Start of Block

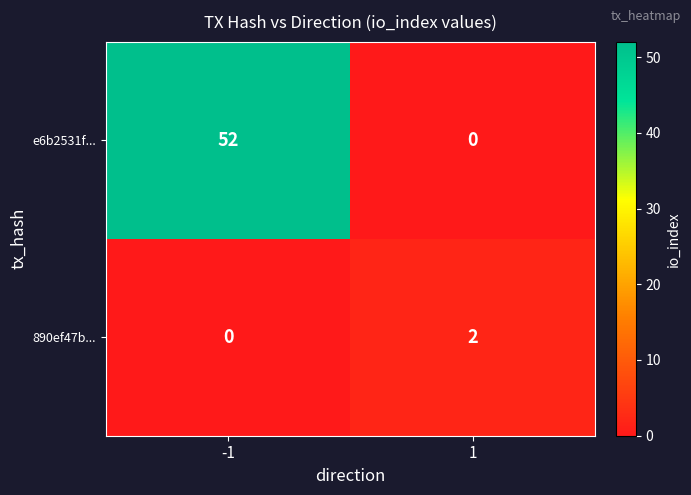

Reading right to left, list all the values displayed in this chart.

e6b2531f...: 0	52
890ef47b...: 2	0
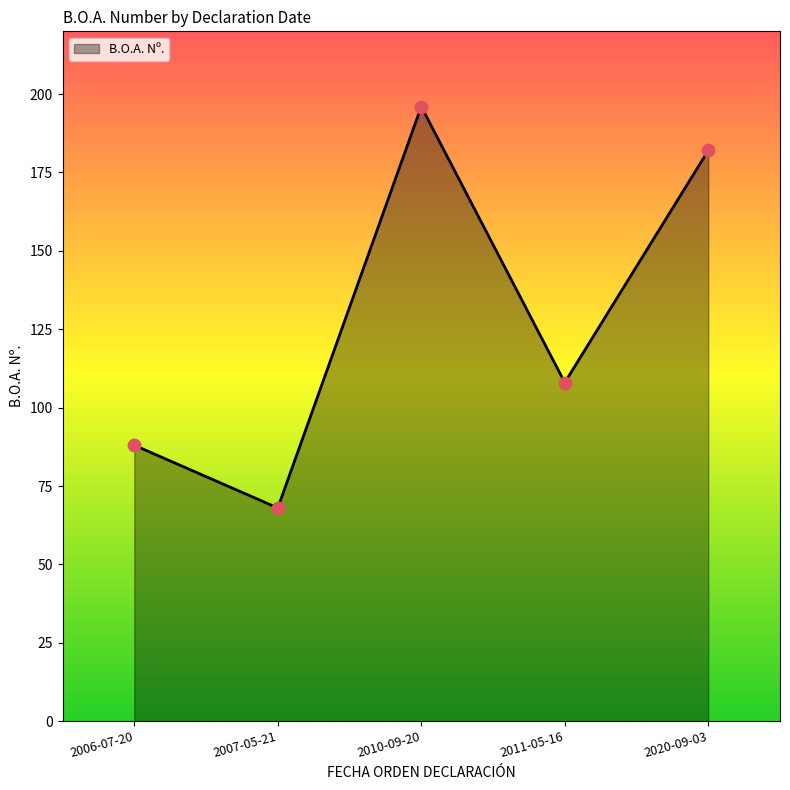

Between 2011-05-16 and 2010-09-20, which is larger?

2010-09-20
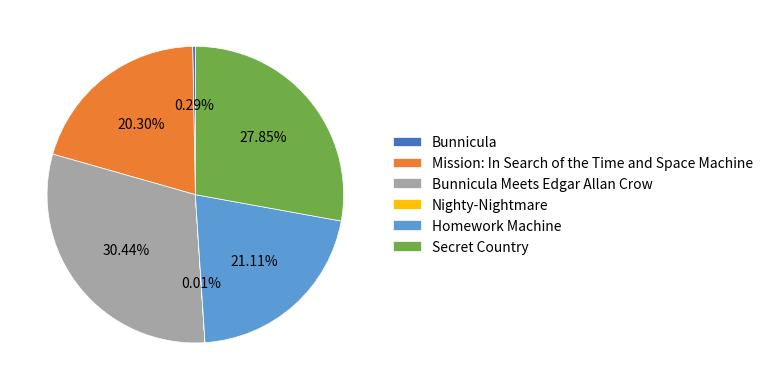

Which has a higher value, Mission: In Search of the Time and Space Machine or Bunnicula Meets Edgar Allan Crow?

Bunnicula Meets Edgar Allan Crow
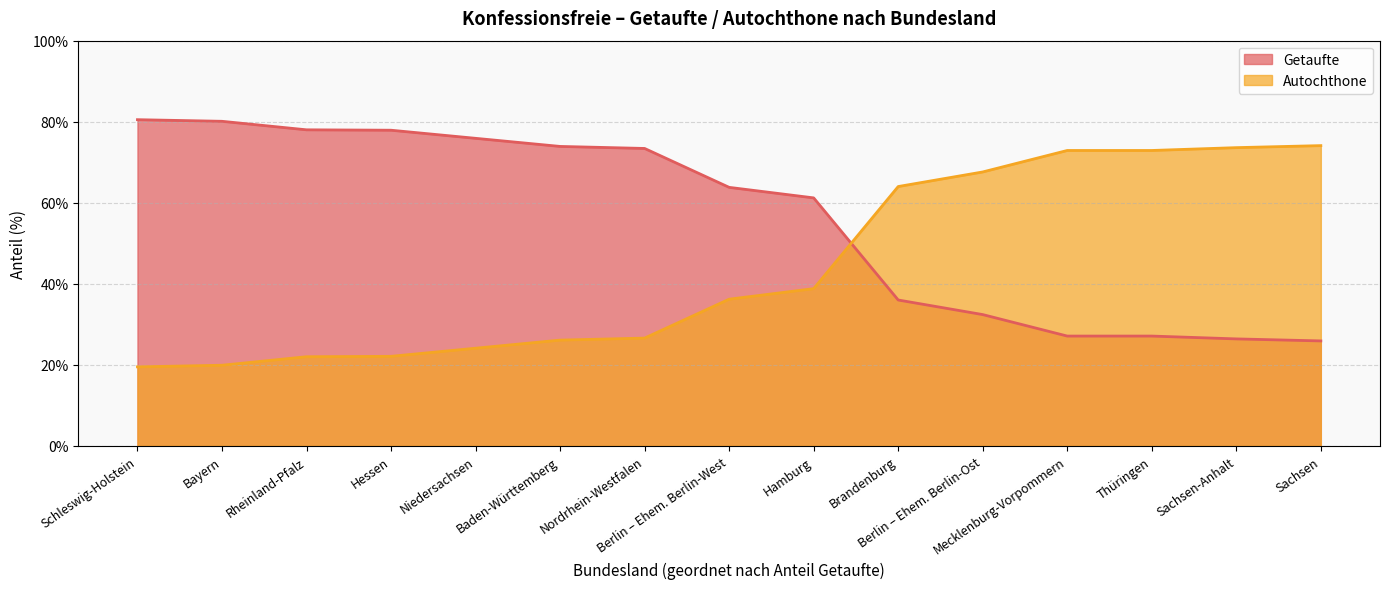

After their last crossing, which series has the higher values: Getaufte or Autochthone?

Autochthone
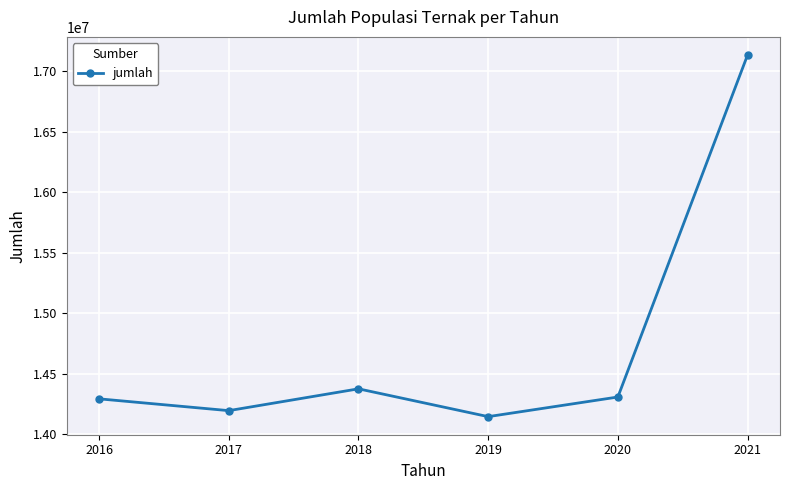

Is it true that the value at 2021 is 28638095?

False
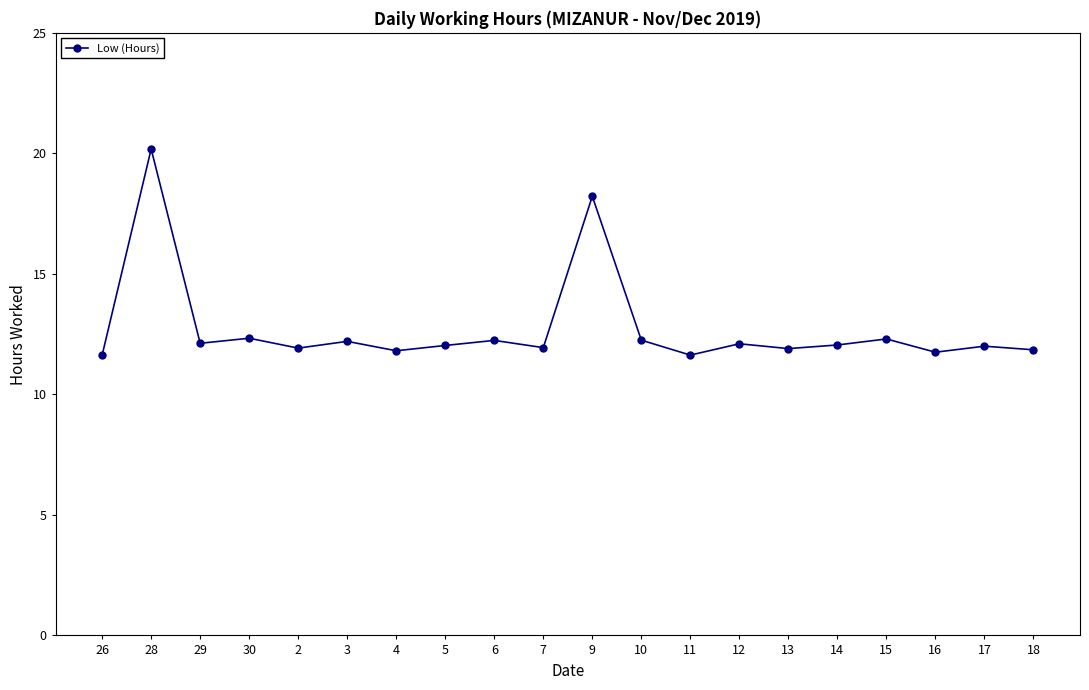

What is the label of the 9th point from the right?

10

End of Block

> To do
Render the stretch from the line containing "After their last" through the end of the rows as a numbered list, leaving out blank lines and the pictures.

> Result of this task
1. After their last crossing, which series has the higher values: Getaufte or Autochthone?
2. Autochthone
3. Is it true that the value at 2021 is 28638095?
4. False
5. What is the label of the 9th point from the right?
6. 10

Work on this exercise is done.